Individual head models of the four NHP subjects (MA, CH, DY, and RZ, top to bottom rows, respectively) with right unilateral (RUL) TES/ECT electrode configuration. The various conductivity compartments are labeled including (a) RUL stimulation electrodes and tissue segmentation masks including (b) skin, (c) muscle, (d) vertebrae, (e) skull compacta, (f) sclera, (g) gray matter, (h) lens, (i) eyeball, (j) optic nerve, (k) spinal cord, and (l) white matter.

Fig. 3

Simulated E-field strength (magnitude) in the brain induced by the TES/ECT RUL electrode configuration at 800 mA current for the four NHP subjects. The E-field strength (y-axis) is shown on a logarithmic scale to normalize the skewed E-field distribution. Boxes indicate the interquartile range (25th to 75th percentile) with the median marked by the horizontal line within the box, and whiskers delimit the 1st and 99th percentiles of the distribution.

Fig. 4

(a) Measured individual amplitude-titrated RUL TES motor threshold (MT) for 0.2 ms pulse width for the four NHP subjects. (*) The MT for subject CH was different from all other subjects and the MTs for subjects DY and MA differed from each other (p < 0.05). (b) Corresponding estimated E-field neural activation threshold in the motor cortex representation of FDI, computed from the data in (a) and the individual E-field models.
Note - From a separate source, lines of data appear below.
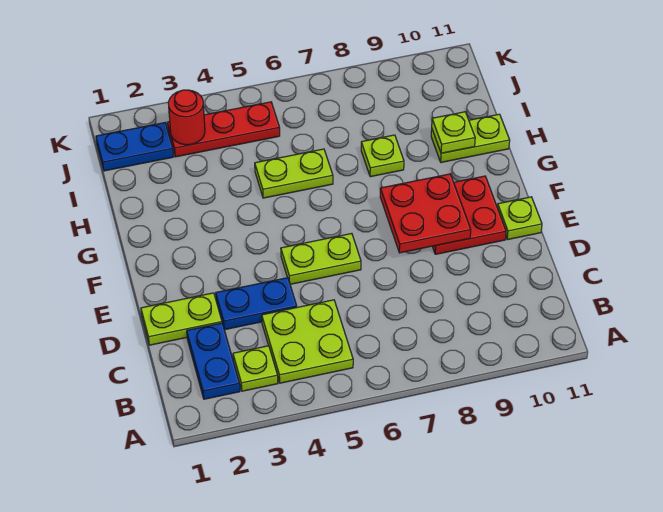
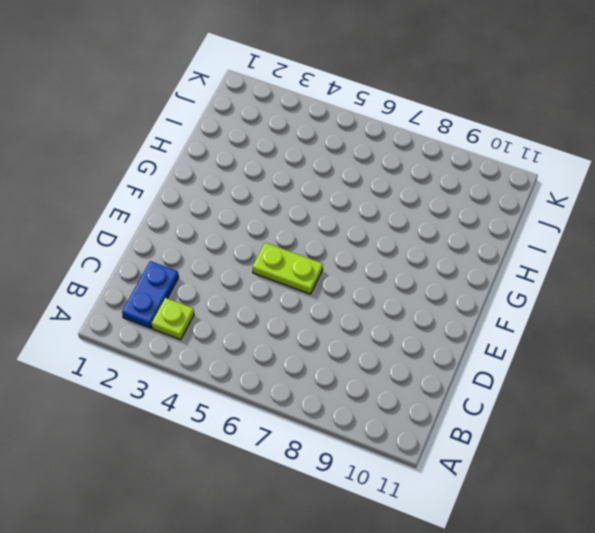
none -> lime 2x2 plate [262,300,353,383]
none -> lime 1x2 plate [141,293,222,345]
none -> blue 1x2 plate [216,278,297,330]

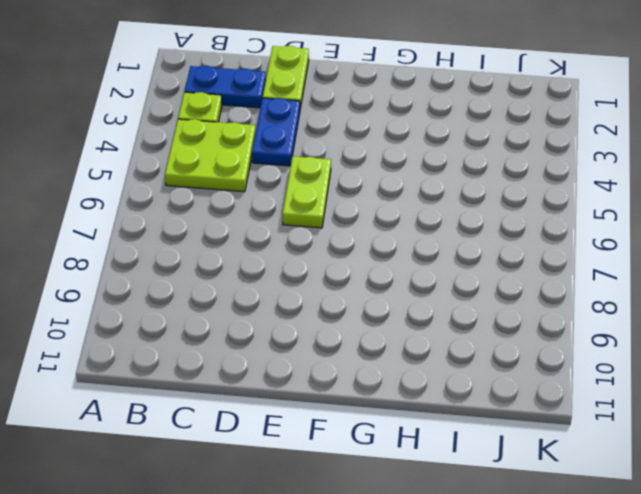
none -> red 2x2 plate [432,176,506,254]
none -> lime 1x1 plate [497,197,542,240]
none -> lime 1x2 plate [255,149,333,198]

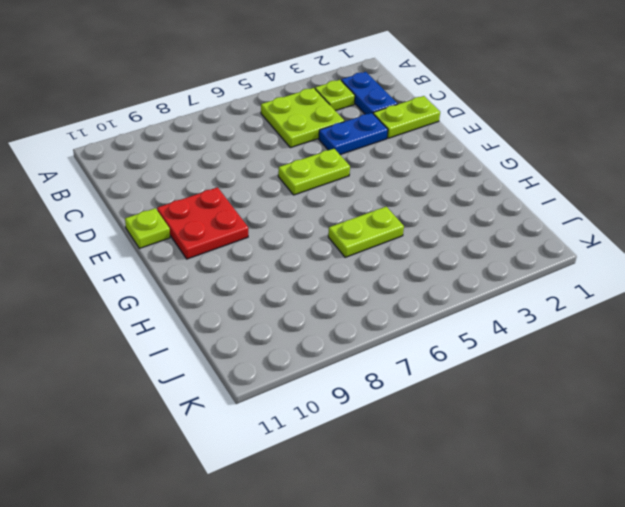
none -> lime 1x1 plate [361,135,404,177]
none -> lime 1x2 plate [431,114,510,162]
none -> blue 1x2 plate [96,123,173,171]

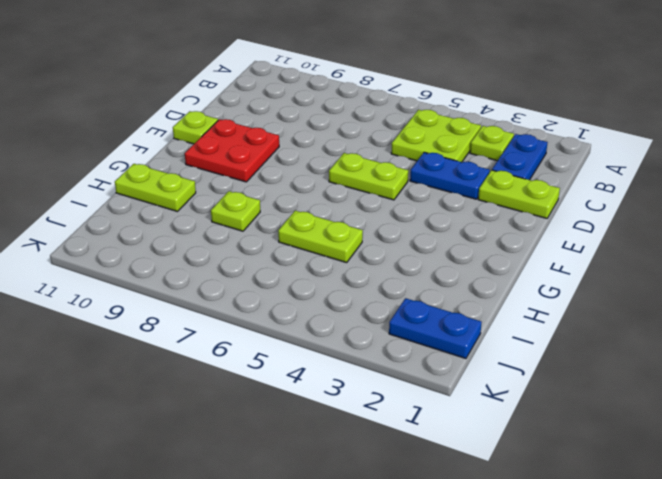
none -> red 1x3 plate [167,102,280,157]
none -> red 2x2 plate [380,174,471,253]
none -> lime 1x1 plate [432,112,475,153]

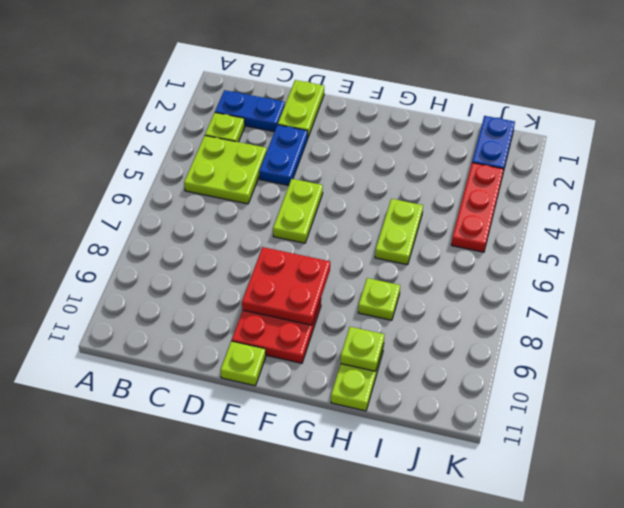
none -> red 1x1 round brick [168,90,205,145]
The neural activation threshold estimates did not differ significantly among subjects. Bars show mean values and error bars show standard deviation associated with the 3 MT measurements for each subject.

Fig. 5

Simulated E-field distribution at current strength corresponding to the measured individual MT for the four NHP subjects (MA, CH, DY, and RZ, top to bottom rows, respectively). Shown are E-field maps on the cortical surface (CSF–gray matter interface; first column), white matter surface (gray matter–white matter interface; second column), representative coronal slice (third column), and transaxial slices (fourth to six columns; 1.5 mm inter-slice distance). The structural MRI images of the extracerebral brain tissues are shown in gray around the slices as a reference for the anatomical results in Fig. 7. Region-of-interest outlines in white show the FDI representation in motor cortex. Individual average MT is shown on the left below each row. R: right

Fig. 6

Correlation between the average measured MT and the I_electrode/E_FDI ratio computed from the individual FEM simulations of RUL TES/ECT. Pearson’s correlation r² and p values are given in the correlation plot.

Fig. 7

(a) Maps of the distance from the skin surface to the cortex surface plotted over the head surface for the four NHP subjects, measured from the MRI data. Correlation between the simulated I_electrode/E_FDI ratio and the measured (b, c) electrode-to-cortex distance under superior or frontotemporal electrodes, (d) vertex-to-cortex distance, and (e) individual brain volume. Pearson’s correlation r² and p values are given in each correlation plot.